How the value is measured in practice

Heat capacity is measured by delivering a known amount of energy, recording the temperature rise, then correcting for the container and heat exchange with the room.

Electrical heating in a stirred sample

A heater supplies power P for a time t, giving energy q = P · t. With stirring, the temperature rise is more uniform, which makes the calculation cleaner. A separate run can measure the heat absorbed by the empty container so you can subtract it out.

Instrument methods

Differential scanning calorimetry (DSC) measures heat flow while the sample follows a temperature program. It’s useful for mapping heat capacity across a range without large sample volumes.

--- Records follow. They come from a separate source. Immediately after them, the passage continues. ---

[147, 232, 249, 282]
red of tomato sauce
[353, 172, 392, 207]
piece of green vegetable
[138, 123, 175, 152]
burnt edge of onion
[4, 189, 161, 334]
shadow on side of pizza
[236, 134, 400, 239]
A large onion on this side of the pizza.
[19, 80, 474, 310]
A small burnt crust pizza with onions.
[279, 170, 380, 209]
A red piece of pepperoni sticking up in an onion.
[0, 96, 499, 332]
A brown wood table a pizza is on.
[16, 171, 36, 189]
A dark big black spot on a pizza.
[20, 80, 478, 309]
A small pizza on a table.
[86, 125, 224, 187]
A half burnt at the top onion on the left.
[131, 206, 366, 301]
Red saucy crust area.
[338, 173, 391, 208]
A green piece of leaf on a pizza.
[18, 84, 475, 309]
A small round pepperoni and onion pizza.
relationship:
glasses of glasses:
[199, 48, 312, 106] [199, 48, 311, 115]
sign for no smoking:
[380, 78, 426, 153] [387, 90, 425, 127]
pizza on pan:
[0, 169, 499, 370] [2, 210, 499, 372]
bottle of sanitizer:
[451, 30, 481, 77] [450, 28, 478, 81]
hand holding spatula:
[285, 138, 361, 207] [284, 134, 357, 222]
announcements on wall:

Common conversion and setup patterns

Task	Setup	Fast check
Mass given, want q	q = (m/18.015) · Cp,m · ΔT	If you forget /18.015, you’ll overshoot by 18×
Moles given, want q	q = n · Cp,m · ΔT	ΔT in K or °C works the same
Mixing hot and cold water	nhotCΔThot = ncoldCΔTcold	C cancels if both sides are liquid water over a small range
Heating rate estimate	ΔT/Δt = P / (n · Cp,m)	Losses make real warm-up slower
Swap to J/g·K	cp = Cp,m ÷ 18.015	Near room temperature, you’ll land near 4.18

Takeaways for fast recall

• Near room temperature, liquid water’s C_p,m is about 75.3 J/mol·K.
• Use q = n · C_p,m · ΔT and keep units consistent from the start.
• Convert with 18.015 g/mol when moving between molar and mass-based heat capacities.
• If your temperature span is wide, pick a value matched to your midpoint temperature or pull values from a vetted dataset.